■ **Instruction**
From the data that follows, copy every line holding the string "members".

Extracted records
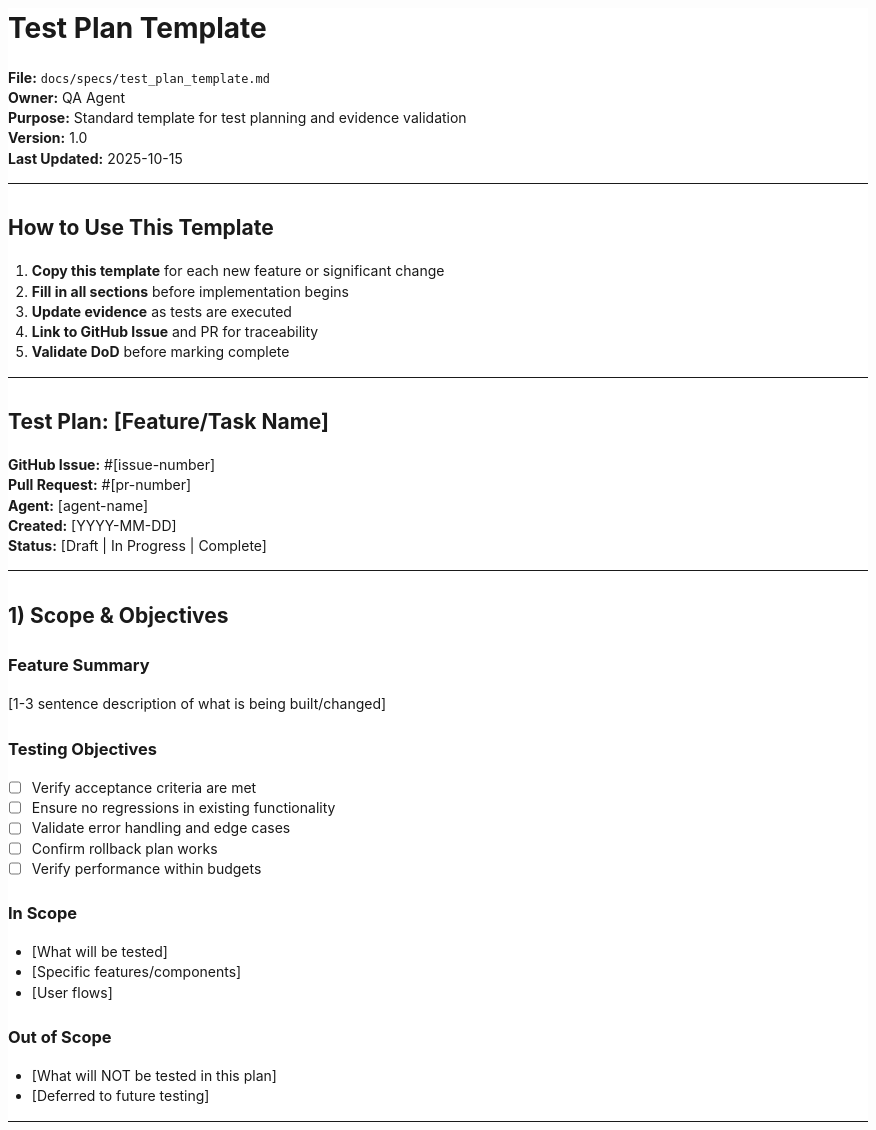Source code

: # Test Plan Template

**File:** `docs/specs/test_plan_template.md`  
**Owner:** QA Agent  
**Purpose:** Standard template for test planning and evidence validation  
**Version:** 1.0  
**Last Updated:** 2025-10-15

---

## How to Use This Template

1. **Copy this template** for each new feature or significant change
2. **Fill in all sections** before implementation begins
3. **Update evidence** as tests are executed
4. **Link to GitHub Issue** and PR for traceability
5. **Validate DoD** before marking complete

---

## Test Plan: [Feature/Task Name]

**GitHub Issue:** #[issue-number]  
**Pull Request:** #[pr-number]  
**Agent:** [agent-name]  
**Created:** [YYYY-MM-DD]  
**Status:** [Draft | In Progress | Complete]

---

## 1) Scope & Objectives

### Feature Summary
[1-3 sentence description of what is being built/changed]

### Testing Objectives
- [ ] Verify acceptance criteria are met
- [ ] Ensure no regressions in existing functionality
- [ ] Validate error handling and edge cases
- [ ] Confirm rollback plan works
- [ ] Verify performance within budgets

### In Scope
- [What will be tested]
- [Specific features/components]
- [User flows]

### Out of Scope
- [What will NOT be tested in this plan]
- [Deferred to future testing]

---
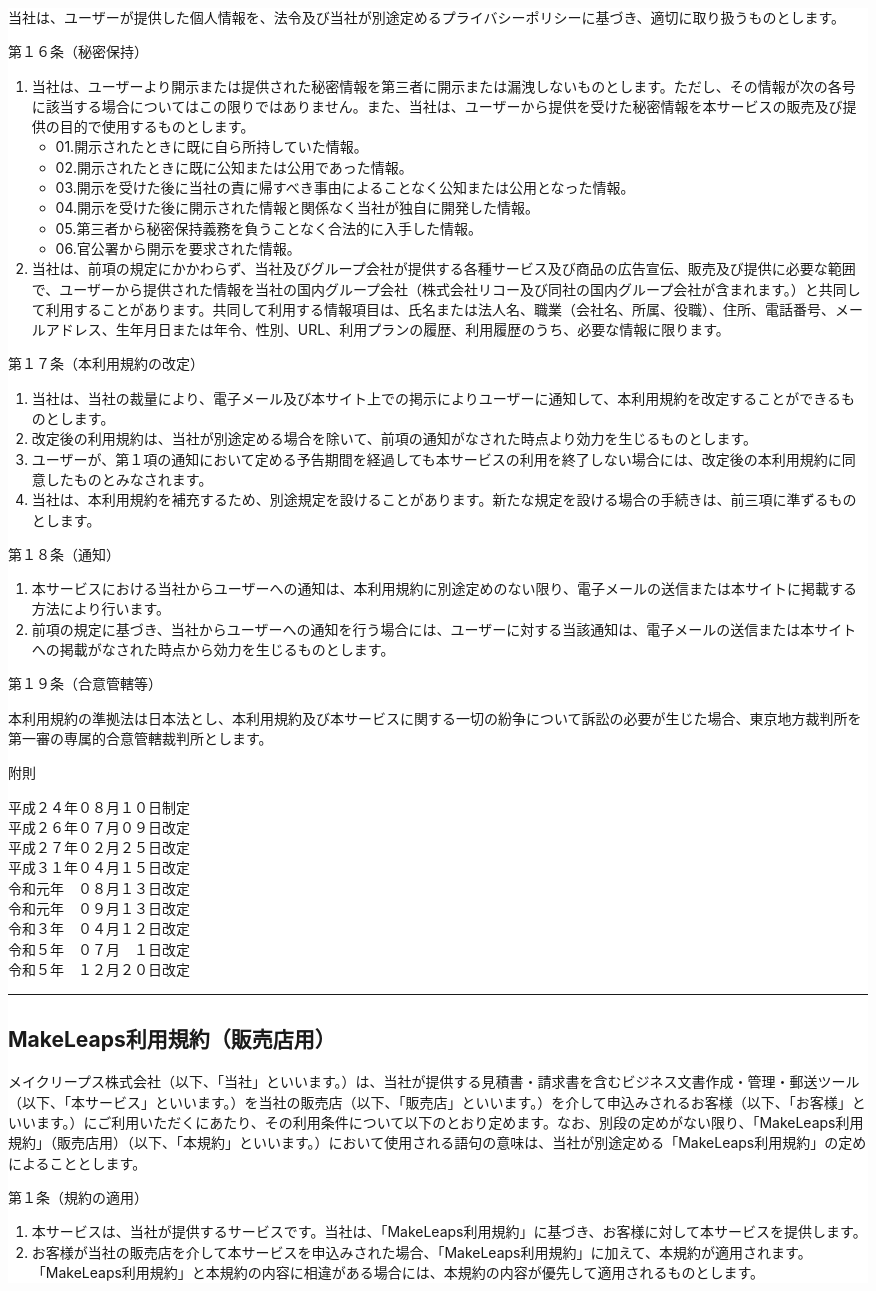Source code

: 当社は、ユーザーが提供した個人情報を、法令及び当社が別途定めるプライバシーポリシーに基づき、適切に取り扱うものとします。

第１６条（秘密保持）

1. 当社は、ユーザーより開示または提供された秘密情報を第三者に開示または漏洩しないものとします。ただし、その情報が次の各号に該当する場合についてはこの限りではありません。また、当社は、ユーザーから提供を受けた秘密情報を本サービスの販売及び提供の目的で使用するものとします。
    * 01.開示されたときに既に自ら所持していた情報。
    * 02.開示されたときに既に公知または公用であった情報。
    * 03.開示を受けた後に当社の責に帰すべき事由によることなく公知または公用となった情報。
    * 04.開示を受けた後に開示された情報と関係なく当社が独自に開発した情報。
    * 05.第三者から秘密保持義務を負うことなく合法的に入手した情報。
    * 06.官公署から開示を要求された情報。
2. 当社は、前項の規定にかかわらず、当社及びグループ会社が提供する各種サービス及び商品の広告宣伝、販売及び提供に必要な範囲で、ユーザーから提供された情報を当社の国内グループ会社（株式会社リコー及び同社の国内グループ会社が含まれます。）と共同して利用することがあります。共同して利用する情報項目は、氏名または法人名、職業（会社名、所属、役職）、住所、電話番号、メールアドレス、生年月日または年令、性別、URL、利用プランの履歴、利用履歴のうち、必要な情報に限ります。

第１７条（本利用規約の改定）

1. 当社は、当社の裁量により、電子メール及び本サイト上での掲示によりユーザーに通知して、本利用規約を改定することができるものとします。
2. 改定後の利用規約は、当社が別途定める場合を除いて、前項の通知がなされた時点より効力を生じるものとします。
3. ユーザーが、第１項の通知において定める予告期間を経過しても本サービスの利用を終了しない場合には、改定後の本利用規約に同意したものとみなされます。
4. 当社は、本利用規約を補充するため、別途規定を設けることがあります。新たな規定を設ける場合の手続きは、前三項に準ずるものとします。

第１８条（通知）

1. 本サービスにおける当社からユーザーへの通知は、本利用規約に別途定めのない限り、電子メールの送信または本サイトに掲載する方法により行います。
2. 前項の規定に基づき、当社からユーザーへの通知を行う場合には、ユーザーに対する当該通知は、電子メールの送信または本サイトへの掲載がなされた時点から効力を生じるものとします。

第１９条（合意管轄等）

本利用規約の準拠法は日本法とし、本利用規約及び本サービスに関する一切の紛争について訴訟の必要が生じた場合、東京地方裁判所を第一審の専属的合意管轄裁判所とします。

附則

平成２４年０８月１０日制定  
平成２６年０７月０９日改定  
平成２７年０２月２５日改定  
平成３１年０４月１５日改定  
令和元年　０８月１３日改定  
令和元年　０９月１３日改定  
令和３年　０４月１２日改定  
令和５年　０７月　１日改定  
令和５年　１２月２０日改定

* * *

**MakeLeaps利用規約（販売店用）**
-----------------------

メイクリープス株式会社（以下、「当社」といいます。）は、当社が提供する見積書・請求書を含むビジネス文書作成・管理・郵送ツール（以下、「本サービス」といいます。）を当社の販売店（以下、「販売店」といいます。）を介して申込みされるお客様（以下、「お客様」といいます。）にご利用いただくにあたり、その利用条件について以下のとおり定めます。なお、別段の定めがない限り、「MakeLeaps利用規約」（販売店用）（以下、「本規約」といいます。）において使用される語句の意味は、当社が別途定める「MakeLeaps利用規約」の定めによることとします。

第１条（規約の適用）

1. 本サービスは、当社が提供するサービスです。当社は、「MakeLeaps利用規約」に基づき、お客様に対して本サービスを提供します。
2. お客様が当社の販売店を介して本サービスを申込みされた場合、「MakeLeaps利用規約」に加えて、本規約が適用されます。「MakeLeaps利用規約」と本規約の内容に相違がある場合には、本規約の内容が優先して適用されるものとします。
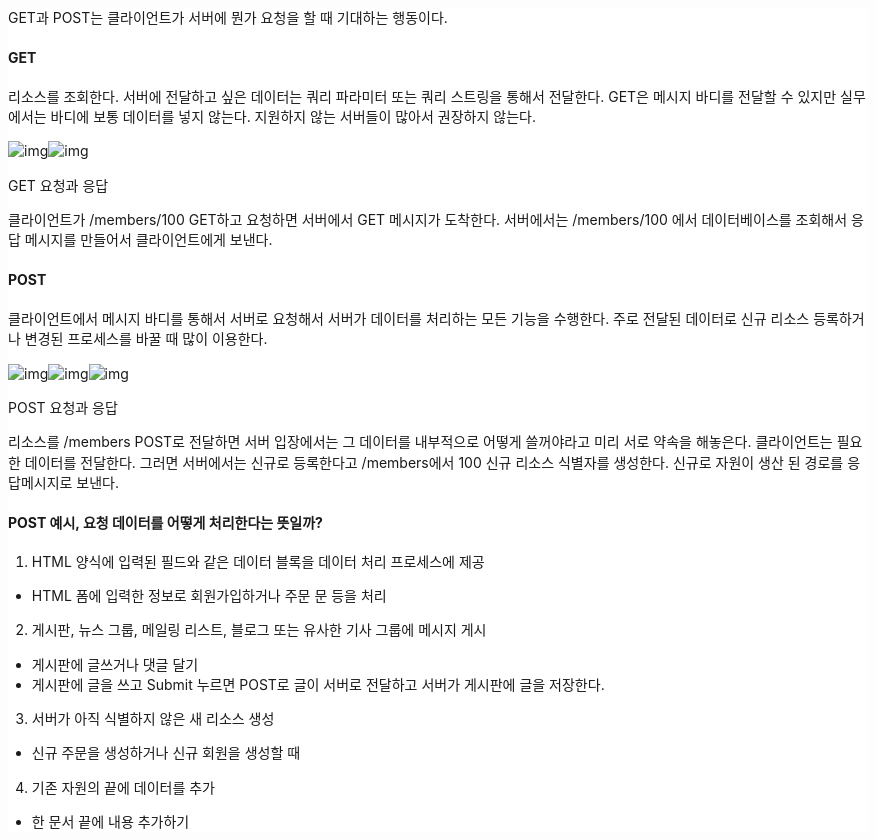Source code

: GET과 POST는 클라이언트가 서버에 뭔가 요청을 할 때 기대하는 행동이다. 

 

#### **GET**

리소스를 조회한다. 서버에 전달하고 싶은 데이터는 쿼리 파라미터 또는 쿼리 스트링을 통해서 전달한다. GET은 메시지 바디를 전달할 수 있지만 실무에서는 바디에 보통 데이터를 넣지 않는다. 지원하지 않는 서버들이 많아서 권장하지 않는다. 

 



![img](https://blog.kakaocdn.net/dn/tSbiQ/btruqF1MEMP/VYpev9vOQoSUAVMkFnJWs0/img.png)![img](https://blog.kakaocdn.net/dn/bz4qKT/btrurUj4hQn/uar9o5tjByvgZRLl8YwM4k/img.png)

GET 요청과 응답



클라이언트가 /members/100 GET하고 요청하면 서버에서 GET 메시지가 도착한다. 서버에서는 /members/100 에서 데이터베이스를 조회해서 응답 메시지를 만들어서 클라이언트에게 보낸다. 

 

#### **POST**

클라이언트에서 메시지 바디를 통해서 서버로 요청해서 서버가 데이터를 처리하는 모든 기능을 수행한다. 주로 전달된 데이터로 신규 리소스 등록하거나 변경된 프로세스를 바꿀 때 많이 이용한다. 

 



![img](https://blog.kakaocdn.net/dn/bFkT2C/btruqFna0aG/X51H1bizN8DWnK8EoNCkJk/img.png)![img](https://blog.kakaocdn.net/dn/8WTBd/btrurx9fDCz/mQJ1nKevRv7PRQJpI6diC0/img.png)![img](https://blog.kakaocdn.net/dn/BnDrx/btrukgndRfP/eLxJbjwSqPVnNkzl8MRf6k/img.png)

POST 요청과 응답



리소스를 /members POST로 전달하면 서버 입장에서는 그 데이터를 내부적으로 어떻게 쓸꺼야라고 미리 서로 약속을 해놓은다. 클라이언트는 필요한 데이터를 전달한다. 그러면 서버에서는 신규로 등록한다고 /members에서 100 신규 리소스 식별자를 생성한다. 신규로 자원이 생산 된 경로를 응답메시지로 보낸다.  

 

#### **POST 예시, 요청 데이터를 어떻게 처리한다는 뜻일까?**

1. HTML 양식에 입력된 필드와 같은 데이터 블록을 데이터 처리 프로세스에 제공 

- HTML 폼에 입력한 정보로 회원가입하거나 주문 문 등을 처리

 

2. 게시판, 뉴스 그룹, 메일링 리스트, 블로그 또는 유사한 기사 그룹에 메시지 게시

- 게시판에 글쓰거나 댓글 달기
- 게시판에 글을 쓰고 Submit 누르면 POST로 글이 서버로 전달하고 서버가 게시판에 글을 저장한다.

 

3. 서버가 아직 식별하지 않은 새 리소스 생성

- 신규 주문을 생성하거나 신규 회원을 생성할 때 

 

4. 기존 자원의 끝에 데이터를 추가

- 한 문서 끝에 내용 추가하기 
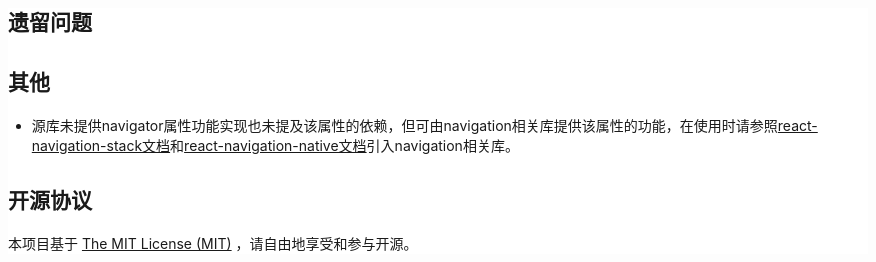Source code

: ## 遗留问题

## 其他

+ 源库未提供navigator属性功能实现也未提及该属性的依赖，但可由navigation相关库提供该属性的功能，在使用时请参照[react-navigation-stack文档](https://gitee.com/react-native-oh-library/usage-docs/blob/master/zh-cn/react-navigation-stack.md)和[react-navigation-native文档](https://gitee.com/react-native-oh-library/usage-docs/blob/master/zh-cn/react-navigation-native.md)引入navigation相关库。

## 开源协议

本项目基于 [The MIT License (MIT)](https://github.com/itsnubix/react-native-video-controls/blob/master/LICENSE) ，请自由地享受和参与开源。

■ **Solution for this exercise**
클라이언트가 /members/100 GET하고 요청하면 서버에서 GET 메시지가 도착한다. 서버에서는 /members/100 에서 데이터베이스를 조회해서 응답 메시지를 만들어서 클라이언트에게 보낸다. 
리소스를 /members POST로 전달하면 서버 입장에서는 그 데이터를 내부적으로 어떻게 쓸꺼야라고 미리 서로 약속을 해놓은다. 클라이언트는 필요한 데이터를 전달한다. 그러면 서버에서는 신규로 등록한다고 /members에서 100 신규 리소스 식별자를 생성한다. 신규로 자원이 생산 된 경로를 응답메시지로 보낸다.  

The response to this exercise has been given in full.